Fredericks was one of the six original founders and commissioners of the Indian National Finals Rodeo, along with Mel Sampson, White Swan, Washington and Fred Gladstone, Bob Arrington, Dean Jackson and Jay Harwood. Only Fredericks and Mel Sampson are still alive.
This is not Frederick’s first induction into a rodeo Hall of Fame. In 1999, he was also inducted into the North Dakota Cowboy Hall of Fame in the rodeo division. “The Rodeo Division honors individuals who, through their participation in America’s only original sport have distinguished and brought to themselves and the sport of rodeo,” a tribal press release stated.
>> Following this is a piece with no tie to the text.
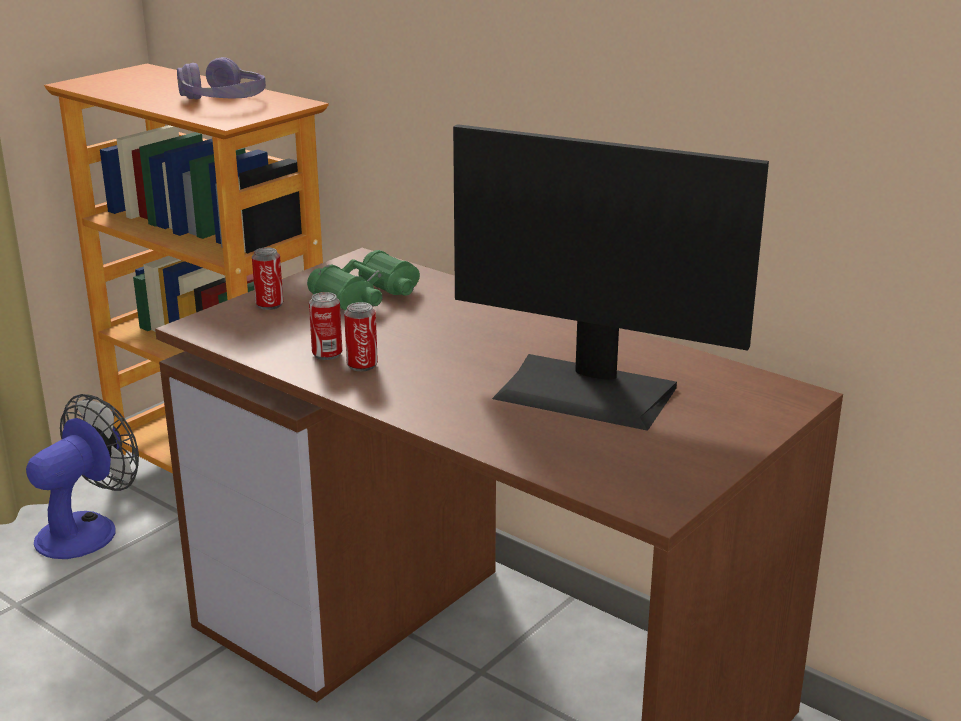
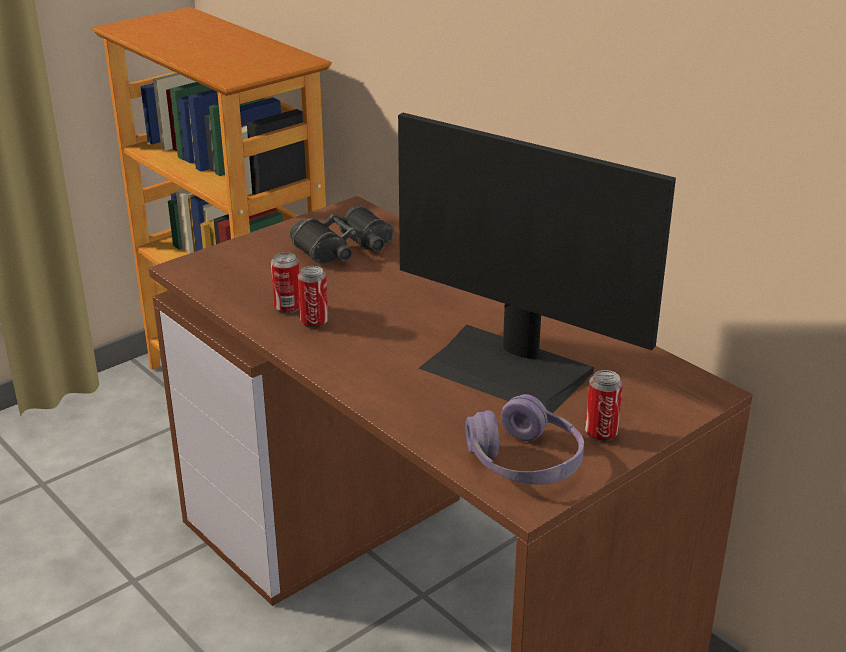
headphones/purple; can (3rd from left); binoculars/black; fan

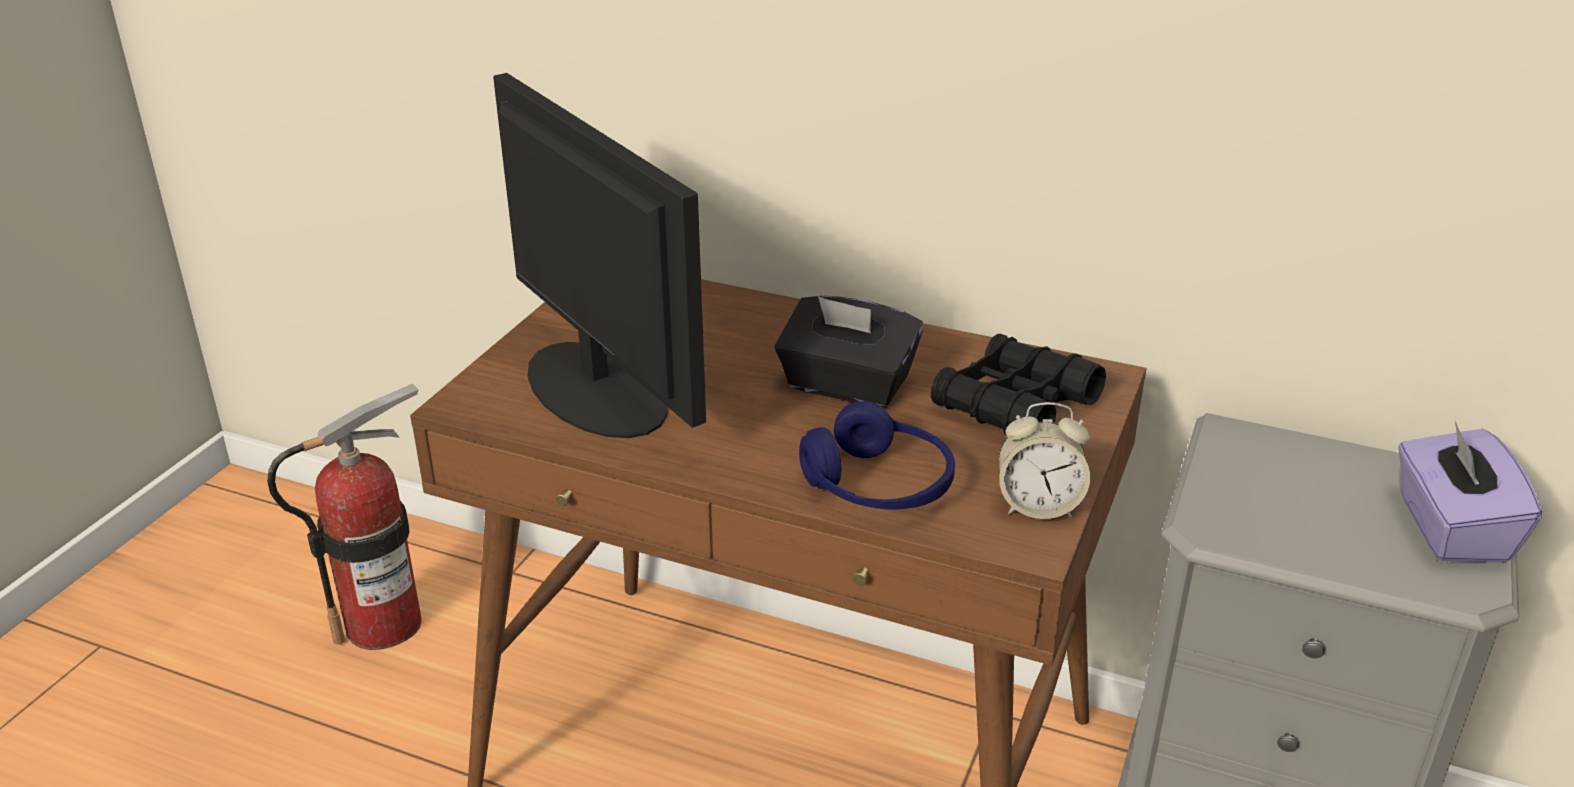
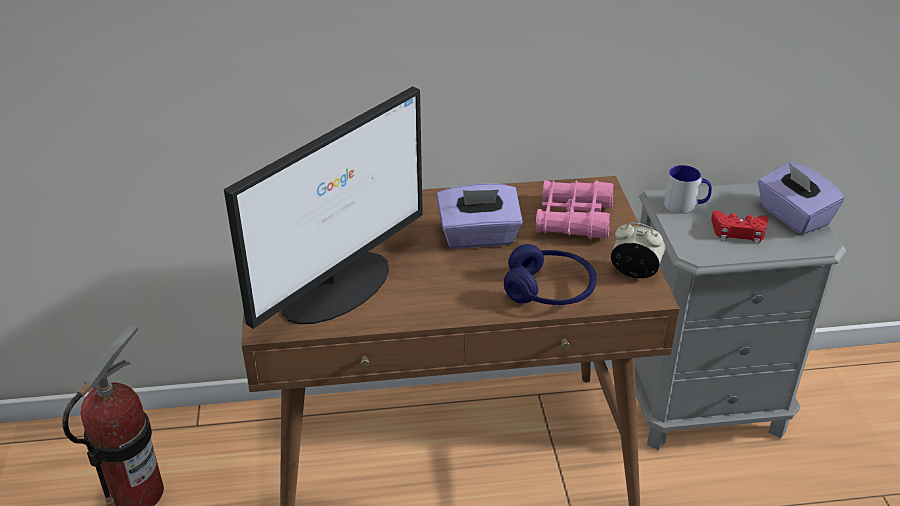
monitor; tissue box/purple (1st from left); binoculars/pink; alarm clock; mug; game controller/red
“We put all major events in that first rodeo; calf roping, break-a-way, barrel racing, bare bronc-riding, saddle-bronc, bull-dogging and bull riding with fifteen in each event,” said Fredericks.
Today’s INFR events are bareback riding, steer wrestling, ladies break away, saddle bronc, tie down roping, team roping, barrel racing, bull riding, men’s all around and women’s all around.
Today, the INFR is much, much larger, attracting large crowds and 30 contestants in each of the major events. Now contestants travel thousands of miles to attend tour rodeos so they can muster enough points to qualify for the INFR.
The INFR currently has 11 Regions within the United States and Canada, incorporating 59 tribes and riders whose ages range from 10 to 80, according to their website. The induction ceremony will be formalized by next year, with guidelines, and nomination forms. They will also contact inductees and their families to have photos, videos, and information on those selected.
“They told me [I was inducted], but I wasn’t sure they would actually go ahead, so I didn’t tell anyone,” Fredericks said. “So I was the only one there, but the others had families there. I didn’t want my family to go and not have anything happen.”